Wappinger Lake points to other big challenges that will come with the new stormwater rules. Namely, the problem was already solved, once, and some money has been thrown at the problem without results.

A settling basin installed about 15 years ago proved inadequate to handle the runoff, and the Department of Transportation lacked the equipment to maintain it, said Ed Hoxsie, executive director of the Soil and Water Conservation District.

In 1998, the state put up $250,000 so county and local crews could replace the basin, but the project was held up, Hoxsie said, because there is neither enough money to pay private contractors, nor enough manpower from local agencies to do the work. Another state grant — $54,000 in 2002 to monitor storm drain outfalls and prioritize which to address — has yet to be implemented.

Installing and maintaining treatment systems is likely to become an increasingly hard and expensive job for municipal workers. Unless a homeowner association exists at a particular housing development, in most cases, Kubek said, towns will become responsible for maintaining stormwater management systems such as settling ponds that need periodic excavation. Without proper installation and maintenance, as the Wappinger Lake pipe shows, the systems can be rendered useless.

Stormwater that isn't managed is already causing problems with increasing frequency as development continues to alter the natural flow of rainwater into the ground and streams.

"It's coming up constantly," Baisley said. "I'd say three out of four calls I get are about drainage. There's no place for the water to go."
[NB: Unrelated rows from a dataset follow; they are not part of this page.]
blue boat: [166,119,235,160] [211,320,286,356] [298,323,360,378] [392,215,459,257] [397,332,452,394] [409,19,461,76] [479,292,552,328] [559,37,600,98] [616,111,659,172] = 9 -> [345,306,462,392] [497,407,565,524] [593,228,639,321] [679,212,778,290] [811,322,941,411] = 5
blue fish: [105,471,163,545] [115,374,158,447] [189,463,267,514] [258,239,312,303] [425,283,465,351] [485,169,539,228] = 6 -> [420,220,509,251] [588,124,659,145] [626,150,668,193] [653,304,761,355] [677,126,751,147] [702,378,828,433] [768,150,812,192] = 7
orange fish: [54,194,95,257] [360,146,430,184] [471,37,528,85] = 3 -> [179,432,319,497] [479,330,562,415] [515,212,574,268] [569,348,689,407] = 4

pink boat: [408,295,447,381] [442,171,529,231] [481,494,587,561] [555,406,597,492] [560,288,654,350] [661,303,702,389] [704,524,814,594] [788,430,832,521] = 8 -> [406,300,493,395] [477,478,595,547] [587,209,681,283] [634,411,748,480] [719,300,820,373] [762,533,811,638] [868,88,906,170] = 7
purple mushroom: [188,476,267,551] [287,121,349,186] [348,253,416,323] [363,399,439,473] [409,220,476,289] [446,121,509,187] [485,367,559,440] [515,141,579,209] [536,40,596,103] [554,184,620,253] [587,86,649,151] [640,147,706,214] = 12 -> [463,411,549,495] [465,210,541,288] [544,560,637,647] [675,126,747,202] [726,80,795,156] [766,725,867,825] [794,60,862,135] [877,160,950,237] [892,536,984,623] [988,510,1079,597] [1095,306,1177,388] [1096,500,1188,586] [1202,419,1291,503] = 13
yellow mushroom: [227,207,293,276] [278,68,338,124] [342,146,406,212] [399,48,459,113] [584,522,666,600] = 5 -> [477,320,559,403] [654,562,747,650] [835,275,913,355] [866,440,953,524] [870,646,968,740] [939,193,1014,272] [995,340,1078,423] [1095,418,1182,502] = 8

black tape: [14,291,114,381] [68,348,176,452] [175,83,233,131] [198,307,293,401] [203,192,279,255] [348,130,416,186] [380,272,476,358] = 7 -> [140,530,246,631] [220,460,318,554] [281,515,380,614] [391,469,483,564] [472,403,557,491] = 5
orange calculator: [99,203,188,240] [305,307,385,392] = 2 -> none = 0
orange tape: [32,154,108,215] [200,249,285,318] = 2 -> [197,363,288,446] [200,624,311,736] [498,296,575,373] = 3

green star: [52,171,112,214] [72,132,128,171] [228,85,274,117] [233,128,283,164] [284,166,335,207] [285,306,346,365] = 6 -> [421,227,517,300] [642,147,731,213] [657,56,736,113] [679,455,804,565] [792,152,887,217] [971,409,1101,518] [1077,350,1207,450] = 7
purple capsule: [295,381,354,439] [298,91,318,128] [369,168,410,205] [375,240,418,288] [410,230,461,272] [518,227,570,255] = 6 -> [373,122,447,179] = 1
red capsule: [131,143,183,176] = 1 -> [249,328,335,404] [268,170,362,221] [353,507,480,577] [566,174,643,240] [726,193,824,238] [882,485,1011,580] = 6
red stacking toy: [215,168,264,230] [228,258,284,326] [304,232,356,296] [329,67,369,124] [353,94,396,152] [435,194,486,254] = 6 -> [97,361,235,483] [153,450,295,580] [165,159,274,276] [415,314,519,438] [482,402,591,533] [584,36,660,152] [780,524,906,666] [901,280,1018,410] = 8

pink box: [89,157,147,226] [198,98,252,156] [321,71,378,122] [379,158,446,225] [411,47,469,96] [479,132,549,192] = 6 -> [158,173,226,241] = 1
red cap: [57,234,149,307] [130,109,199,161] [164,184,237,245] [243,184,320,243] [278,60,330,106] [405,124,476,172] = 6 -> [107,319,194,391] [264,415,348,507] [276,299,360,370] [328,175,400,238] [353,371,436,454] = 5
You can help decrease stormwater pollution

Stormwater pollution is sometimes referred to as "people pollution" because it results from the activities of countless people every day. Small amounts of pollution from across the landscape combine to create real problems downstream. Here are 5 steps you can take to help:

  1. Use nontoxic alternatives to common household products. Boiling water, or the foaming action of baking soda and vinegar, can work as well as chemical drain cleaners to unclog drains, for instance.
  2. Don't dump hazardous waste down the drain or outdoors. Both Dutchess and Ulster counties offer periodic hazardous household waste disposal days. For information, visit your county's Resource Recovery Agency at www.dcrra.org in Dutchess or www.ucrra.org in Ulster.
  3. Don't dump car engine oil or other automotive fluids. It is illegal. Most service stations accept used oil.
  4. Choose non-phosphate detergents, and use sparingly, when washing your car. Consider using a commercial car wash that recycles its water.
  5. Plant your lawn and garden with native, drought-resistant plants. Reduce or eliminate the use of pesticides and fertilizers.

On the Web

Visit this Environmental Protection Agency Web site: www.epa.gov/region02/water/npspage.htm for more tips.

What's next

The Village of Fishkill and Dutchess County Soil and Water Conservation District will present an information session on stormwater and water pollution at 6:30 p.m. July 13 at the Fishkill village hall, 1095 Main St. Topics will include why stormwater control is a growing concern, what citizens can do to reduce water pollution, and what the new "Phase II" stormwater regulations mean for Dutchess County residents. For information, call 845-677-8011 ext. 3.

At a glance

Twelve of the 15 municipalities in southwestern Dutchess County have joined an intermunicipal working group on stormwater management organized by the Dutchess County Soil & Water Conservation District. The council has yet to formally meet. The City of Poughkeepsie, Town of Wappinger and Village of Wappingers Falls have not joined.